Colloqui con il Padre Eterno

“Con Voi Signore non si può ragionare, avete sempre ragione Voi” (G. Guareschi, Don Camillo).

Io non mi sono sempre rivolto a Te se non nei miei anni giovanili, non mi facevo troppe domande credevo e basta. L’educazione di famiglia era condizionata da una religiosità ossequiosa, c’era il timore di Dio e le due mie precettrici sorelle della nonna paterna (una insegnante e l’altra perpetua) vivevano in una irreale armonia con il mondo in un palazzetto al centro del paese dispensando buoni consigli con un vissuto esempio di vita in santità.

Giuseppe Selvaggi

Non ho bisogno di venirti a cercare, sento la tua presenza e assenza a fasi alterne. Da quanto tempo non ci vediamo? A si ricordo dall’ultimo lutto di famiglia, ma io non ti cercavo, contavo i minuti che mi separavano dall’allontanarmi da quel luogo di dolore. Io paura non ne ho troppa, ma è dura caro Padreterno. Passo troppo tempo a riflettere, potrei fare qualcos’altro di più utile e conveniente, a pensar troppo si rischia di finire in solitudine che a volte è una vera compagna di vita premurosa e gelosa. La solitudine cercata mi costringe alla concentrazione, il dolore affina l’intuito, si passa molto tempo a ricordare i bei tempi felici, gli affetti, gli errori commessi, la troppa ambizione.

Durante i lunghi inverni dello spirito dovetti affinare l’arte di resistere ed esercitare la virtù della pazienza e quello stato mi ha messo in condizione di tirare fuori una parte di me che non sapevo nemmeno di possedere. Mi sento come un attore tragico. Sono superbo, ma, fa parte del mio carattere. Non mi basta solo sopravvivere. Come tanti mi sono domandato perché Tu Padreterno abbia affibbiato all’umanità tante forme di tortura che in genere le persone di Chiesa dicono essere dei disegni del cielo. Tu non parli, non mi spieghi e allora è dura. Io vorrei che mi parlassi come facevi con Don Camillo.
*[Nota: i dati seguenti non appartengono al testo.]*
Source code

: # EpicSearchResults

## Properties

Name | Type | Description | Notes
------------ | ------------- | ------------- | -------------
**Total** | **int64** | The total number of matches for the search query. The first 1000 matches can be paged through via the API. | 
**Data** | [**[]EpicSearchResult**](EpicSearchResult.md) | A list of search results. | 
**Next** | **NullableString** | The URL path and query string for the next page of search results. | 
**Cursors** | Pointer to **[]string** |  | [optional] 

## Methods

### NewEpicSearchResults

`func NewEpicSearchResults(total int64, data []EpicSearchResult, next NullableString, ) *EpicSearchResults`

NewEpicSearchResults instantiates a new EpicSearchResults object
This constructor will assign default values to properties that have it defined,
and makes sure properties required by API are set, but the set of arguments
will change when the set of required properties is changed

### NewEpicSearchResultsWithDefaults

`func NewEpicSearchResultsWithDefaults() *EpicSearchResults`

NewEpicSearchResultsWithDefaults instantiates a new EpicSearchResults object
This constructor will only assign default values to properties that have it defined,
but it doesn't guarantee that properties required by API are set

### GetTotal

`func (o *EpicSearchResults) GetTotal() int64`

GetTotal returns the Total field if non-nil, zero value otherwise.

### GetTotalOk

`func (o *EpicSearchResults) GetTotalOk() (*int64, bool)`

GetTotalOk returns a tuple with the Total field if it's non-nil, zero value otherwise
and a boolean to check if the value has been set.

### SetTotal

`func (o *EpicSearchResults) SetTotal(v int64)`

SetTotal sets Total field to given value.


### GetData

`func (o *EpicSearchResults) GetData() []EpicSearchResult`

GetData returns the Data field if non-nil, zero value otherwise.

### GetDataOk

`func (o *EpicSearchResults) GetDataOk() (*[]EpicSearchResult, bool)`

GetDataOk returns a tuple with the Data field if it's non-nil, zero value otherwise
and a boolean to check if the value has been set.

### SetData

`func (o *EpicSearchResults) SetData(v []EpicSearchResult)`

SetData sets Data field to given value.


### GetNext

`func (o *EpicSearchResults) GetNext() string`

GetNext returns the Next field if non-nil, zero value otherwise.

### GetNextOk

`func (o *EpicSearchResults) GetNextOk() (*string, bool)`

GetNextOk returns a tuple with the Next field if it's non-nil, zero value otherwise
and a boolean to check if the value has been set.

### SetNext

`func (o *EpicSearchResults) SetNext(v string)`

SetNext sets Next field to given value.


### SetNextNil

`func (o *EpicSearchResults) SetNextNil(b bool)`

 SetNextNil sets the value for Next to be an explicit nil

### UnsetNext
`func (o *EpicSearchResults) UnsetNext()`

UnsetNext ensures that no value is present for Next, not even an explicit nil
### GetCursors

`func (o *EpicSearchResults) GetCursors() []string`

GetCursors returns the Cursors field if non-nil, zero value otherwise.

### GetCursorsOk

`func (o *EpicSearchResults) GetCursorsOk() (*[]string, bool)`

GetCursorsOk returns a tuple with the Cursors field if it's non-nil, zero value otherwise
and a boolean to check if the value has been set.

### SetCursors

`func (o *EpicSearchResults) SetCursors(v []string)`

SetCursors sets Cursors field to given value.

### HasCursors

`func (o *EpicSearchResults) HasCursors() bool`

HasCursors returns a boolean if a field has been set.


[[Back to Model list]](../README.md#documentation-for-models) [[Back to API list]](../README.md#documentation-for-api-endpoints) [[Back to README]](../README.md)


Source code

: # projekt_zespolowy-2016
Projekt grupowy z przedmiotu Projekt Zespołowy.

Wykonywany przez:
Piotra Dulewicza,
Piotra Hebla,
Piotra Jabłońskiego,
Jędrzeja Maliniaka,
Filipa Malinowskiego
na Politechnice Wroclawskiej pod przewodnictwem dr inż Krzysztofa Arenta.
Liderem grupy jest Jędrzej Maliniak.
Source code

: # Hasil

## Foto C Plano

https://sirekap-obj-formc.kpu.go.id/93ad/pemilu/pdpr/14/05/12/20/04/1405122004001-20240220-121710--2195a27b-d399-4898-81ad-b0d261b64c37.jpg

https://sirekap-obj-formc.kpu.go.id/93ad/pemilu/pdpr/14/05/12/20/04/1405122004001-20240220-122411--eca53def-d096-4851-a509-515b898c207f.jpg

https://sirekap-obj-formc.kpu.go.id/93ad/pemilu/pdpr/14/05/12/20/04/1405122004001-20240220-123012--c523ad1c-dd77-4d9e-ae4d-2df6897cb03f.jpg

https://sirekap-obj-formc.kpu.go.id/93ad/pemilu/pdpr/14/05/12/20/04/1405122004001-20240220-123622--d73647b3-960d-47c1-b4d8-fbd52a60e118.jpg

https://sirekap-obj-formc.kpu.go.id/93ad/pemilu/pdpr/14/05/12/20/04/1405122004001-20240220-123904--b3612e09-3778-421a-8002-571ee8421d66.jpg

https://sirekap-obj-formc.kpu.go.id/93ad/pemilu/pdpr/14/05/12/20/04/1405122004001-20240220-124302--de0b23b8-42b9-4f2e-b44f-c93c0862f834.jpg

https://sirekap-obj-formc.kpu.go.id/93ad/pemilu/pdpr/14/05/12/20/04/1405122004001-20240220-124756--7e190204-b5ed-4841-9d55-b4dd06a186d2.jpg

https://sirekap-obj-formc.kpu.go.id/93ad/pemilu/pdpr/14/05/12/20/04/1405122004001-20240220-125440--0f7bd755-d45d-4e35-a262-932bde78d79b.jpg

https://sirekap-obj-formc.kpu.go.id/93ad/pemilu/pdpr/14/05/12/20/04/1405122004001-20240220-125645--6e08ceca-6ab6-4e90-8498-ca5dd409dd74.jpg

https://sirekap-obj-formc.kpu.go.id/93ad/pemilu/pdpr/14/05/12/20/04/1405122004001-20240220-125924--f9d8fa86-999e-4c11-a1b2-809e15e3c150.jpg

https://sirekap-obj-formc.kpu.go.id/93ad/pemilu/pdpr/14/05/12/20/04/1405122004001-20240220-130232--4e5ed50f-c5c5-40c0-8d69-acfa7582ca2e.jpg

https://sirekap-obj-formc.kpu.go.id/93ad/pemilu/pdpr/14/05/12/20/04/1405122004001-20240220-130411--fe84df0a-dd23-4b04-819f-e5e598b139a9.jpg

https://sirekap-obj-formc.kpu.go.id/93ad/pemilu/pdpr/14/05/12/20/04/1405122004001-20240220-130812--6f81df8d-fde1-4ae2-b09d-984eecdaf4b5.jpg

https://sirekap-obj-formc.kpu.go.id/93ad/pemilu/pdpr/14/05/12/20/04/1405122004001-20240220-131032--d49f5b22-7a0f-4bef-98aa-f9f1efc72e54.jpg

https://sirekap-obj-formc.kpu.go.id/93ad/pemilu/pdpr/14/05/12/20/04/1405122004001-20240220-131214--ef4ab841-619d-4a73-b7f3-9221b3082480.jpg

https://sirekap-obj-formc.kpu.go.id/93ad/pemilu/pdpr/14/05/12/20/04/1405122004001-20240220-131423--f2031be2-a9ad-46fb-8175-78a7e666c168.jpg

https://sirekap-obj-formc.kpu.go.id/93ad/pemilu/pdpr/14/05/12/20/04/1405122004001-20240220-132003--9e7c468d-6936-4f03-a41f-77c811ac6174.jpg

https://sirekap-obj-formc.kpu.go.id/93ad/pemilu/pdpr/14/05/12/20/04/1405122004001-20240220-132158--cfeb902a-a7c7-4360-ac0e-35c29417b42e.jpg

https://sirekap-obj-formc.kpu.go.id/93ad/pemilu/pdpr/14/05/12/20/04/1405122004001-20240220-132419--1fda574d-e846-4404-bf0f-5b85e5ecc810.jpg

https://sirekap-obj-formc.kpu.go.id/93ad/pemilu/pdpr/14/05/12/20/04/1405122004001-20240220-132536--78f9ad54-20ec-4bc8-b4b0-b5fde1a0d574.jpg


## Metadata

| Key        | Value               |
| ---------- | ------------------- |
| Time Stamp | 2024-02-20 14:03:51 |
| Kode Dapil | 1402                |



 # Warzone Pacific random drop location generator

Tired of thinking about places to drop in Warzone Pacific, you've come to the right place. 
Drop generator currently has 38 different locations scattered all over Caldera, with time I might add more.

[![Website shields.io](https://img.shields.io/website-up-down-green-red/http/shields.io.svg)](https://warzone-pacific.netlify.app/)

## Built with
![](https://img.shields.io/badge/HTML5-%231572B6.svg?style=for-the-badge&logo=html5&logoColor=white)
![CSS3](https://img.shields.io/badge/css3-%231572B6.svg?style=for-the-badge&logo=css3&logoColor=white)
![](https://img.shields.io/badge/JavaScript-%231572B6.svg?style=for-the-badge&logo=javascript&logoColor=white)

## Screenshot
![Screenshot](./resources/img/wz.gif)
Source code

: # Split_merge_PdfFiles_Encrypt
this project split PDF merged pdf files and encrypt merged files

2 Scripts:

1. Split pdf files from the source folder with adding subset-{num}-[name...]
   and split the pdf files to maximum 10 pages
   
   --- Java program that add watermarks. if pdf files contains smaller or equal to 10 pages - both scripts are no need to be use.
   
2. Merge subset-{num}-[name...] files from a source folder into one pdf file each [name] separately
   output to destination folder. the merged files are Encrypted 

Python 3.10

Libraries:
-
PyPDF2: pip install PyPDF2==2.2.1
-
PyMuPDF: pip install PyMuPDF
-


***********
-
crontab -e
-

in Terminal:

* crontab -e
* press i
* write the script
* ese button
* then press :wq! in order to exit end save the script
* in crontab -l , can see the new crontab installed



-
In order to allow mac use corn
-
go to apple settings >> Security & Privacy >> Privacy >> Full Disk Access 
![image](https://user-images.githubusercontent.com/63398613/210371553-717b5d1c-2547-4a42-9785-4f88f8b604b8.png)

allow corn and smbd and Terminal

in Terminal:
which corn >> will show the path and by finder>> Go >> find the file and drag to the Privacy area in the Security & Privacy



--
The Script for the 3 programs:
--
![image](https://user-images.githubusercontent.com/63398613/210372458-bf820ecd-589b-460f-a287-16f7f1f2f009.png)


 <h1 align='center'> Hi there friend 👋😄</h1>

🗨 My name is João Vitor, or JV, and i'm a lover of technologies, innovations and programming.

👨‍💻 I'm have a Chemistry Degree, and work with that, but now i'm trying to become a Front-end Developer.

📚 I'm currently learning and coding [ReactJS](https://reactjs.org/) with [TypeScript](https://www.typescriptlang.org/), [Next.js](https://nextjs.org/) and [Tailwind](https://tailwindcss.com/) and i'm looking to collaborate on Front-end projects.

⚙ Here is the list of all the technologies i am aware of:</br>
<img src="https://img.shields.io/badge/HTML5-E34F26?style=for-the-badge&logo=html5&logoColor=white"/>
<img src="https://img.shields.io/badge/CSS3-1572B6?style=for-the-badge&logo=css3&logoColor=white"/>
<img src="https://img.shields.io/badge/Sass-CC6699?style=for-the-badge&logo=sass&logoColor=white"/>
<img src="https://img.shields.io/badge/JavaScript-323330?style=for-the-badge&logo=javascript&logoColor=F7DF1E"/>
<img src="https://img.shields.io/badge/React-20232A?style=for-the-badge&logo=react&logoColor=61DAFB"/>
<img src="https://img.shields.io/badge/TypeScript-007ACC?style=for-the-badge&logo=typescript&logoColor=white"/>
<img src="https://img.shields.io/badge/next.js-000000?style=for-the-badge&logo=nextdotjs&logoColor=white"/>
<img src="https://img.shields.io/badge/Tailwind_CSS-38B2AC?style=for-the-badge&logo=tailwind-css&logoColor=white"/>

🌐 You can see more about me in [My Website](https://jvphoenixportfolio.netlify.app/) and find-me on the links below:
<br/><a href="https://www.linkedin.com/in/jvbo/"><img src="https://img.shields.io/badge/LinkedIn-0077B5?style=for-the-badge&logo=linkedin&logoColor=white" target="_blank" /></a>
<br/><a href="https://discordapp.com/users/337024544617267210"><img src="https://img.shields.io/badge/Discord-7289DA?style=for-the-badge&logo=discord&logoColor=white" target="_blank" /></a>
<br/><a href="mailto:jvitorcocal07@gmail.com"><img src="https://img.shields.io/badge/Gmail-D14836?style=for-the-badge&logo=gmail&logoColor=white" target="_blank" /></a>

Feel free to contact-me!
Perché non faccio come gli altri che si accontentano semplicemente di vivere e basta, perché non mi avvicino ai “padre eterni terreni” perché mi rivolgo a Te senza la mediazione dei tuoi dipendenti e più stretti collaboratori, forse perché da piccolo, quando ti sentivo vicino non mi ponevo domande, ti sentivo vicino e basta. Di Te me ne hanno parlato bene, poi per un po’ ci siamo solo sfiorati, ora devo continuare a non smettere di augurarmi che un grande Padre ci sia sempre o debba sempre arrivare a togliermi dai pasticci, permettendomi di rimanere sempre figlio, sempre al riparo dalla tempeste dell’esistere.